Gather your customer email addresses (with their approval of course) and ask them to sign on as a fan at Facebook or from your website where you can gather great reviews of your products. Tripadvisor (www.TripAdvisor.com) is used by one out of every four travelers. Check to see if your place of sale (farmers market, farm) is there and ask a customer to add and rate you. Some operators have experimented with online sales via Craigslist. Julie and Tony Rossotti at Rossotti Ranch decided to try it out but reported that, “We haven’t had much luck with Craigslist. We mainly posted on it hoping we might get a response, but usually don’t. We sell most of our meat goats through the Bay Area Meat CSA website (bamcsa.ning.com) or to dinner and tour guests to our farm.”
Chileno Valley Ranch uses www.pickyourown.org/ to market their fall apple crop and has found it to be very successful in bringing customers to their ranch. This online directory, while not fancy, comes up first no matter what you type in for your search. If your talents lie closer to the land you farm and ranch, and you don’t have a son or daughter or employee who uses these free promotional tools, look for an intern who can help you set these up. Facebook is easy to use and might be the perfect place to start.
Use Google™ alerts to track what the media and others are saying about you. It’s a fabulous free clipping service. You can harvest the promotion and comments you find and link or post them on your site. Sign up at http://www.google.com/intl/en/options/.
The Oxbow Public Market’s January e-newsletter came this week. As I scrolled down to the Hog Island article, I noticed they had linked directly to YouTube to view the Hog Island segment in Hidden Bounty of Marin. Any of you can set this up with your websites, Facebook, etc., and simply link to any footage that you or others have taken of your stall, farm, or products. Type your ranch or farm name into YouTube—there might be something there already.

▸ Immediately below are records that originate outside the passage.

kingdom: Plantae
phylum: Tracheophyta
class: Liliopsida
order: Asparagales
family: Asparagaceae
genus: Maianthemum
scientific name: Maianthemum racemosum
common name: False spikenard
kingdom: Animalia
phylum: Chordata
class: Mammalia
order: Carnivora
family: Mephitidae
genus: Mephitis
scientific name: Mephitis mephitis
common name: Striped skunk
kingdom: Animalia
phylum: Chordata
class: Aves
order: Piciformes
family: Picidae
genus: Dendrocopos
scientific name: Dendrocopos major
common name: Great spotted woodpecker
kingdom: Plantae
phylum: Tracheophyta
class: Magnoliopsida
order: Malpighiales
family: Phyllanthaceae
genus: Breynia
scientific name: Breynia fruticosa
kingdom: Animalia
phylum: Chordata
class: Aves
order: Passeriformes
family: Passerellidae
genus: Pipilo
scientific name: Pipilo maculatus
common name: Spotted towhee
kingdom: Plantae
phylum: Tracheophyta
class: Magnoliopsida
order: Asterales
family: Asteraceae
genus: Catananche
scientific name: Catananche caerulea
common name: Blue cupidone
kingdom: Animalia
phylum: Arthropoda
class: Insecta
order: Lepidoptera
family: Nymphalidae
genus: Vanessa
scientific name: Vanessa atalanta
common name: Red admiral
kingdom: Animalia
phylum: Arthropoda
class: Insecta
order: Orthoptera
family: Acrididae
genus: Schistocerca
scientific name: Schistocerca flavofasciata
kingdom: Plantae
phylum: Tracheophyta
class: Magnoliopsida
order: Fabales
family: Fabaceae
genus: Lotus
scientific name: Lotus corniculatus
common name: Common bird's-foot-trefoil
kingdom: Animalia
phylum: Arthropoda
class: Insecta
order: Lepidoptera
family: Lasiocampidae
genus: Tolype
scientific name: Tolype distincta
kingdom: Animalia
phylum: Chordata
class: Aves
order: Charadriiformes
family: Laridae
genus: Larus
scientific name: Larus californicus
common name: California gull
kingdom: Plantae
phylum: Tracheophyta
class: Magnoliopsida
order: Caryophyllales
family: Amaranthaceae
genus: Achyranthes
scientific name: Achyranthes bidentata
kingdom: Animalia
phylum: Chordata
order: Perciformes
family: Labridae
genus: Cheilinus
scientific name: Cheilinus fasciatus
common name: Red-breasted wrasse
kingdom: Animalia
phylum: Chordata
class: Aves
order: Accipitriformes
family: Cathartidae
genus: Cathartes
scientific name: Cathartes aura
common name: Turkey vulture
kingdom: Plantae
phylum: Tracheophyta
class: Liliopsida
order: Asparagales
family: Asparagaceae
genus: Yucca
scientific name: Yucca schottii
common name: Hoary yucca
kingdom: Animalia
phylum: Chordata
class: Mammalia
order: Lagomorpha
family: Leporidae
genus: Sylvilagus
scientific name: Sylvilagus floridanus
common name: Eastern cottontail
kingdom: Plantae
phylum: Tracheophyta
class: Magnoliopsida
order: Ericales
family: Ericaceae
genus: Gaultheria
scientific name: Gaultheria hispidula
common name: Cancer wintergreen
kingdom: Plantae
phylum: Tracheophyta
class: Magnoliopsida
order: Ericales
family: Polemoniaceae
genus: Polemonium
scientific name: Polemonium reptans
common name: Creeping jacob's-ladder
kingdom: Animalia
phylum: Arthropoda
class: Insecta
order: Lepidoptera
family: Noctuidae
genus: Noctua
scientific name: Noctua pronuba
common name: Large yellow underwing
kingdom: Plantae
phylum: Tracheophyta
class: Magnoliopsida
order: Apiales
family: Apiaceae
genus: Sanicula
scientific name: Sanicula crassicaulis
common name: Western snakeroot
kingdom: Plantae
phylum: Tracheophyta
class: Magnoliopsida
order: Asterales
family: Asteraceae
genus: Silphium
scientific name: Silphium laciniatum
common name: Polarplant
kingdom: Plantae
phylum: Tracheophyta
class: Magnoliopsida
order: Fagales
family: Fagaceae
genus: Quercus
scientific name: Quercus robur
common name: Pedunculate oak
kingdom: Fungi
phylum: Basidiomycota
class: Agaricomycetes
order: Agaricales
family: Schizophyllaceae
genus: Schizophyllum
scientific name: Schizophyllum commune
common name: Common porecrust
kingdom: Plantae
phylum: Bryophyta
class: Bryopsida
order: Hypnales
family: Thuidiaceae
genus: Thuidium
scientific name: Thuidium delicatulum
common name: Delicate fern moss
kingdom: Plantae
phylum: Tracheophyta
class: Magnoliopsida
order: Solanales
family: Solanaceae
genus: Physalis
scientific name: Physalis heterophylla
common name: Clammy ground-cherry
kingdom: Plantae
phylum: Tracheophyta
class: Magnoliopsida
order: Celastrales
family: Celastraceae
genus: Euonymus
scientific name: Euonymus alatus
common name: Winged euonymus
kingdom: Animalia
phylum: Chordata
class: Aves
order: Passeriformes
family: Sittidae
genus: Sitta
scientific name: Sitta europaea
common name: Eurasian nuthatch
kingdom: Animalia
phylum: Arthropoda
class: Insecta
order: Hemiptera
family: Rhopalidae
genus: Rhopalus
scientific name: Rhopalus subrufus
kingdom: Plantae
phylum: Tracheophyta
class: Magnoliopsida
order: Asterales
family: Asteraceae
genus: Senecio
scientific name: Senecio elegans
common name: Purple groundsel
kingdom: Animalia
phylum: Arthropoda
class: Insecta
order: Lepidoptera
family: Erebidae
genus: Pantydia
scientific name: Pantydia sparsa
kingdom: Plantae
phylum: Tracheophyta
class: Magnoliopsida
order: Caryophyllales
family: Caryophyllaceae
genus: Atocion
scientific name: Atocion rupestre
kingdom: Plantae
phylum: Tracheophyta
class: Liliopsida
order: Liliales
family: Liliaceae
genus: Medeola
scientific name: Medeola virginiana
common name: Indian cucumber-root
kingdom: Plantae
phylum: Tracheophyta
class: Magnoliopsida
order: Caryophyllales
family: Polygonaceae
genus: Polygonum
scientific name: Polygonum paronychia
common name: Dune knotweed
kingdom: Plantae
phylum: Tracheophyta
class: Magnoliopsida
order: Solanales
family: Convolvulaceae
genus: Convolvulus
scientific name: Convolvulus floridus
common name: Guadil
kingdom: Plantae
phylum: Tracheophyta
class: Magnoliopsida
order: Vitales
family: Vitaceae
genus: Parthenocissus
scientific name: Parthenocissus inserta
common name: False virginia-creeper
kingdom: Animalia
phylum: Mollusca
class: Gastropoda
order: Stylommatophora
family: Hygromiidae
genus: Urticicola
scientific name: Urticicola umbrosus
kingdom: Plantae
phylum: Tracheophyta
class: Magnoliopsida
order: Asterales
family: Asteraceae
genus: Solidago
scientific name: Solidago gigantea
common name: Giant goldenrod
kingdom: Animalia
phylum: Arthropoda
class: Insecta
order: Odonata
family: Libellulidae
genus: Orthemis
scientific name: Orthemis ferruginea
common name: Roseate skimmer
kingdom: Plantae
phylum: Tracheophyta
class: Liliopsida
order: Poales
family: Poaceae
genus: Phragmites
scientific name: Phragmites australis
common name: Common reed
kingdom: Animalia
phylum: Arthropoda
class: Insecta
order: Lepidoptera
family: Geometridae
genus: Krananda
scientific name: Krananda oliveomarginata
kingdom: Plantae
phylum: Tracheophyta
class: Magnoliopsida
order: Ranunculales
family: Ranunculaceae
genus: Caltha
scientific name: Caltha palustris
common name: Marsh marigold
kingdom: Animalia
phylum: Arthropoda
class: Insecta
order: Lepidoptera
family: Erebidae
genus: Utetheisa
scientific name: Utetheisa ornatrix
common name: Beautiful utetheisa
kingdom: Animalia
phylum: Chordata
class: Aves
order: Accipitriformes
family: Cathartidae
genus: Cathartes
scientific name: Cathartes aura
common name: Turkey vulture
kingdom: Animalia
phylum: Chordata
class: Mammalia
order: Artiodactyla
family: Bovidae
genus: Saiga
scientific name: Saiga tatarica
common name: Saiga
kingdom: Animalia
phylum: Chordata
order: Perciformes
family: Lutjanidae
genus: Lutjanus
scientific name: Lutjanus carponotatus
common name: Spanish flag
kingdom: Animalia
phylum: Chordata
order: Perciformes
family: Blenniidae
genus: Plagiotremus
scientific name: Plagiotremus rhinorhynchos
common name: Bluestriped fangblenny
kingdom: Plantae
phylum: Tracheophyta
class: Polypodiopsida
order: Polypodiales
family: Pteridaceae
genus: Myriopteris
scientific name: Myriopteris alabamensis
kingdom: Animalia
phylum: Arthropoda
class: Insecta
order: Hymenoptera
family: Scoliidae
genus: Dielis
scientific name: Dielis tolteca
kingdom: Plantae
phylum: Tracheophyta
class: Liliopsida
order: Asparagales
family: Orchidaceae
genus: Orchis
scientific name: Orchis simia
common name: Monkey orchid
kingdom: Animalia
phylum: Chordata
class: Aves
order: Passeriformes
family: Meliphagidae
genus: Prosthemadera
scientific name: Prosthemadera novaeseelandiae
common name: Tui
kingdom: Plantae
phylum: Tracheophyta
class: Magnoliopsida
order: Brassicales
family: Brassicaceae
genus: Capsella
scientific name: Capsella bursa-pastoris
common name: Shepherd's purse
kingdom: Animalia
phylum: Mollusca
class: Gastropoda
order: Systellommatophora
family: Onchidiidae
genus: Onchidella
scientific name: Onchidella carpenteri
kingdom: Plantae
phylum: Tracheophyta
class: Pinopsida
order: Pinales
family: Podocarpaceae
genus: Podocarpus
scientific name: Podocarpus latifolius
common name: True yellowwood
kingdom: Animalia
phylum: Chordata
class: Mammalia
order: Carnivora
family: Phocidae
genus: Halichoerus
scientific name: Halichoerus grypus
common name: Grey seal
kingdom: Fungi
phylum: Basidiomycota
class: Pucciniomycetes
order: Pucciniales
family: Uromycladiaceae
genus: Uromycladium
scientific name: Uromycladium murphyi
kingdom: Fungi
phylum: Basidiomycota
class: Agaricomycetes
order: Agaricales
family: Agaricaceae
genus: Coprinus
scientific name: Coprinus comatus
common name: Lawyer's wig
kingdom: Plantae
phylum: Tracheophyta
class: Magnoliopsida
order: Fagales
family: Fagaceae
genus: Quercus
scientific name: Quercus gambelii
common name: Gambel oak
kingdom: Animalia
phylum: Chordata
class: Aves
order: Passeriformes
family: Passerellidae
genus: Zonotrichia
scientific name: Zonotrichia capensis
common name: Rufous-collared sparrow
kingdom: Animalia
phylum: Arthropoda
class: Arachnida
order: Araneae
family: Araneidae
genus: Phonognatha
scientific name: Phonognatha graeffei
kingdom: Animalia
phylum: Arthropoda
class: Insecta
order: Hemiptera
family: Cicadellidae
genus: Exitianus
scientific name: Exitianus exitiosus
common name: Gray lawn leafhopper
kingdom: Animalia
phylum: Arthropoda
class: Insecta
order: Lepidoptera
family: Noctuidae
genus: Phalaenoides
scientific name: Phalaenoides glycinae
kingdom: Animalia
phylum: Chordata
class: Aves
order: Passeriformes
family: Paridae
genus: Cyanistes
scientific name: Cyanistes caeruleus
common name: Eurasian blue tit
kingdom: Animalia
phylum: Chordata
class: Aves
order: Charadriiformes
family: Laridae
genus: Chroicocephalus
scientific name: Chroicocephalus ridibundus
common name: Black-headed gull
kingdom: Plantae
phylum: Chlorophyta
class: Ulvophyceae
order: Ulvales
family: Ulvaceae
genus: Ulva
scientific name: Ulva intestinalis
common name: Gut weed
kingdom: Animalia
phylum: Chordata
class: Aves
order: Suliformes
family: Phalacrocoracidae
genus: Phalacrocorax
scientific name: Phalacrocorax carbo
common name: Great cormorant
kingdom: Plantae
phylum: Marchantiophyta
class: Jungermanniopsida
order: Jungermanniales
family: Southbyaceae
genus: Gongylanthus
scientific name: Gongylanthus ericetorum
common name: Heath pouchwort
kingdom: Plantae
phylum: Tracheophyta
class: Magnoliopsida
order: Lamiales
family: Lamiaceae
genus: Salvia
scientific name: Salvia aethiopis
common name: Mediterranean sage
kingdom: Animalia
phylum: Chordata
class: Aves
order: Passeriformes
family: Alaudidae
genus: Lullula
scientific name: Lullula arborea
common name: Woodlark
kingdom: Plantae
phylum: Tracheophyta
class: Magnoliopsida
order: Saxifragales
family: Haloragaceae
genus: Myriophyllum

“The social media revolution is radically changing how direct-marketing farmers communicate with their customers,” said Michael Straus, founder of Straus Communications (www.StrausCom.com) and former VP Marketing of Straus Family Creamery. If you haven’t explored any of these tools yet—now is the time.
-- Ellie Rilla, adapted from the second edition of the “Designing Your Marketing Strategy” from “Agritourism & Nature Tourism in California,” UC ANR Publications, 2010.